§ **Required action**: A faithful copy of the data is what is wanted, minus any pictures.

§ **Information supplied**:
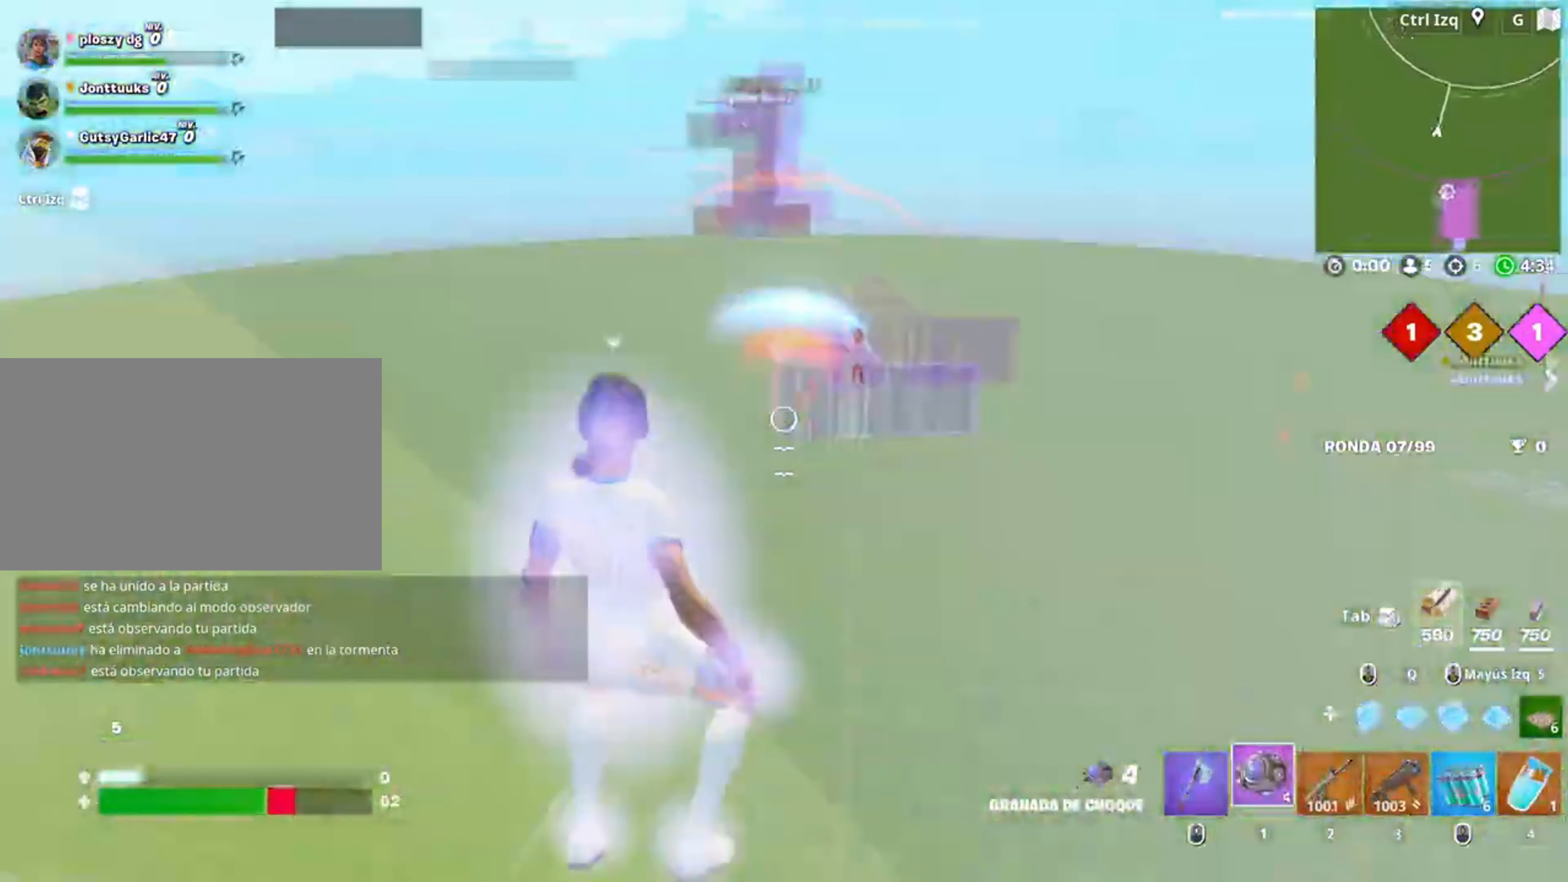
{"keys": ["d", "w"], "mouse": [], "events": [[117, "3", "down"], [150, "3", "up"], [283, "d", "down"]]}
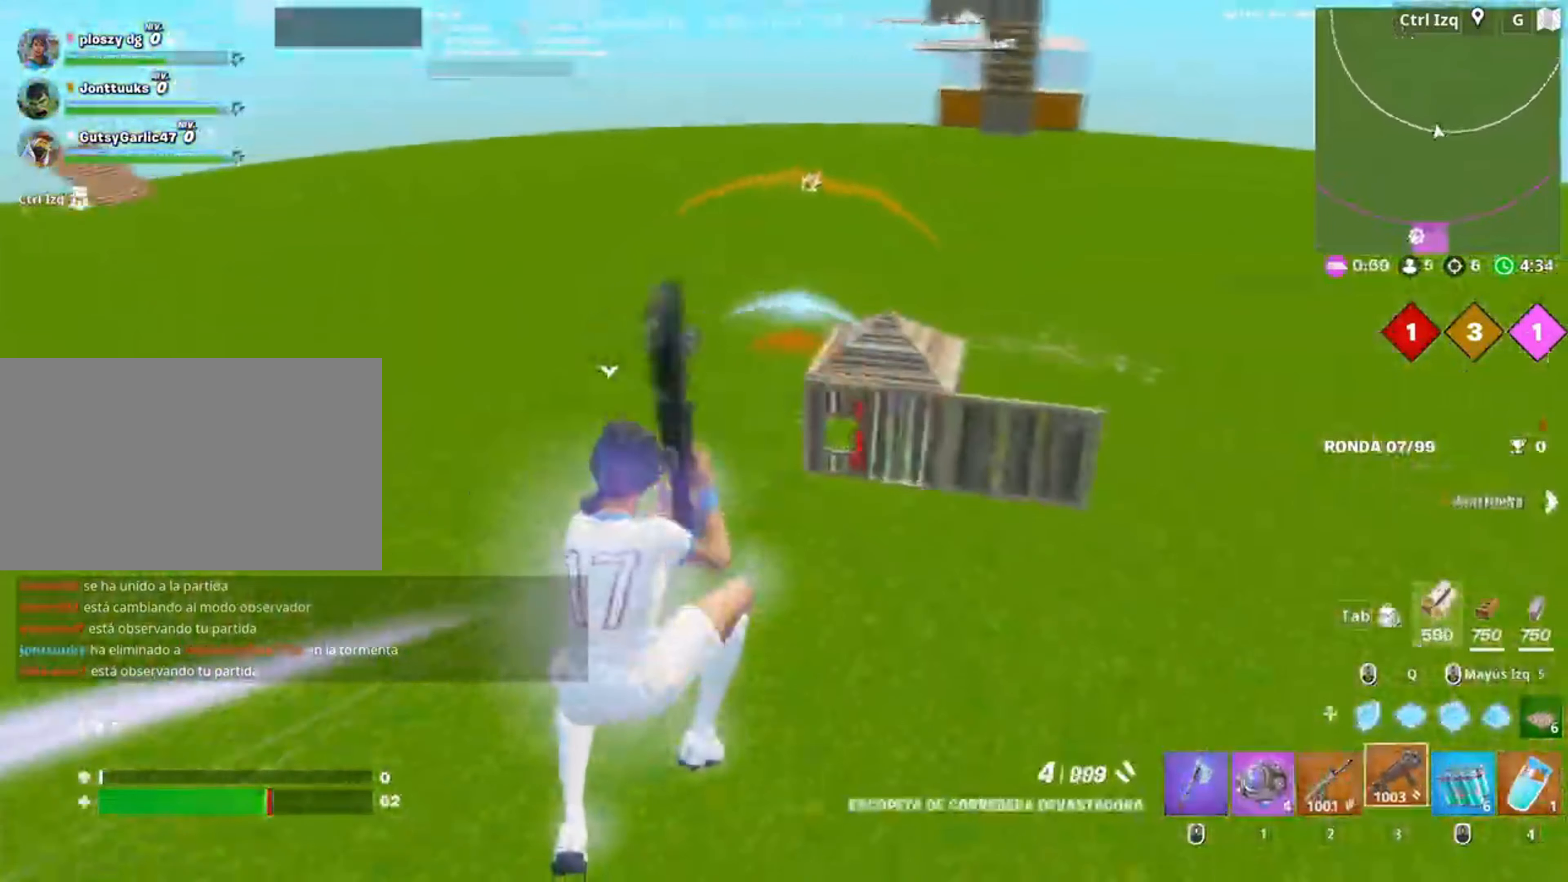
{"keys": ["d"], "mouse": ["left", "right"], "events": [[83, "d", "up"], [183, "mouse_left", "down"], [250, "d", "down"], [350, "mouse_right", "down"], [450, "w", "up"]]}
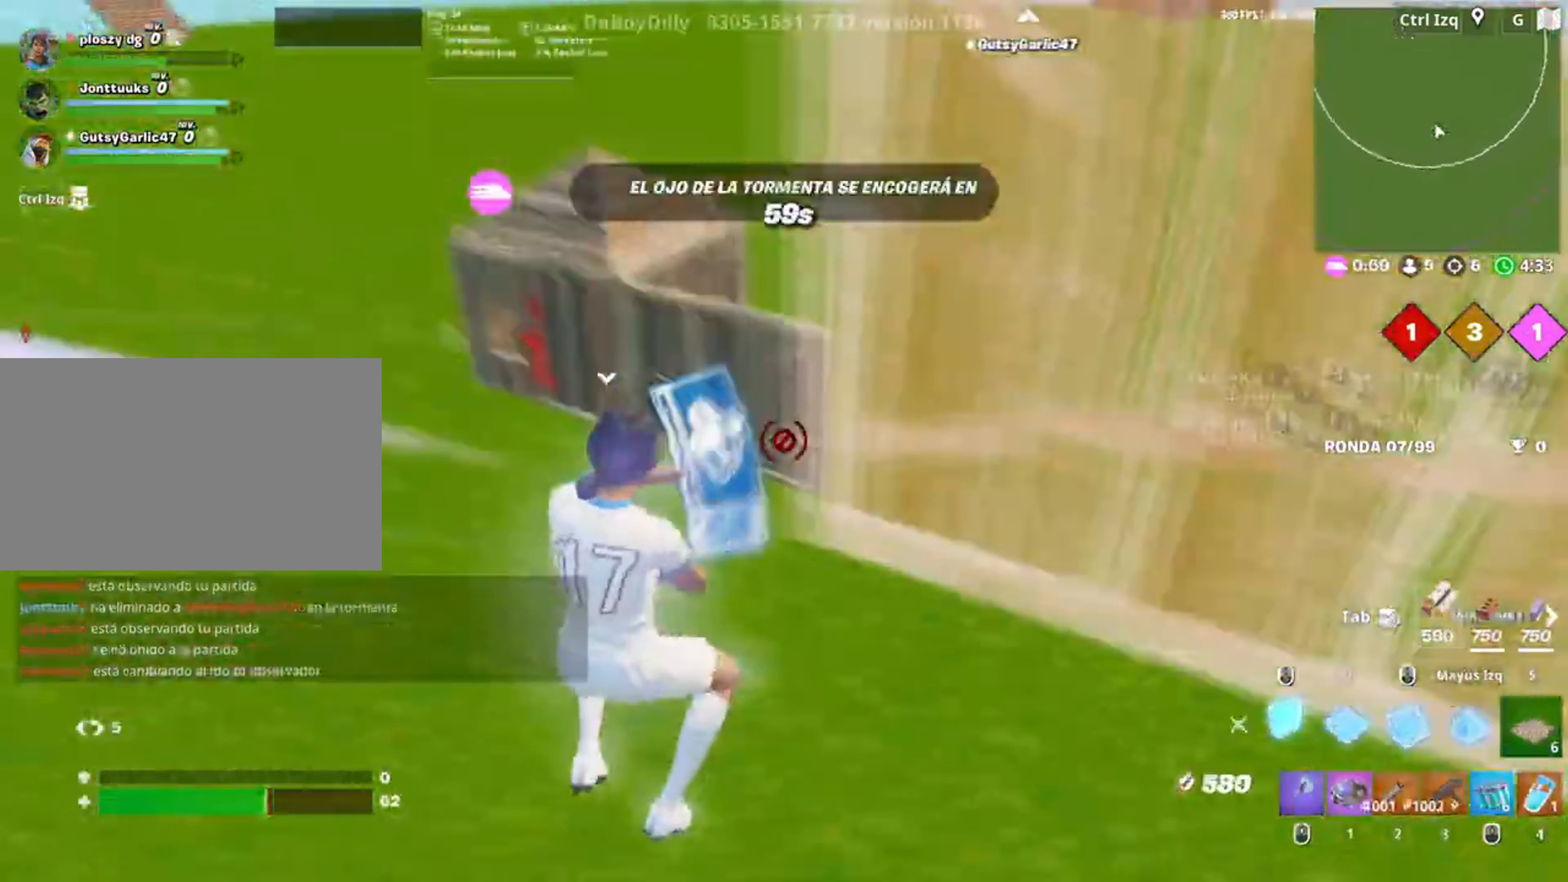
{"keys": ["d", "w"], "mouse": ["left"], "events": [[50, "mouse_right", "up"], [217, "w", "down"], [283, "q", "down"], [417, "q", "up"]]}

§ **Exercise output**:
{"keys": ["d", "w"], "mouse": [], "events": [[117, "3", "down"], [150, "3", "up"], [283, "d", "down"]]}
{"keys": ["d"], "mouse": ["left", "right"], "events": [[83, "d", "up"], [183, "mouse_left", "down"], [250, "d", "down"], [350, "mouse_right", "down"], [450, "w", "up"]]}
{"keys": ["d", "w"], "mouse": ["left"], "events": [[50, "mouse_right", "up"], [217, "w", "down"], [283, "q", "down"], [417, "q", "up"]]}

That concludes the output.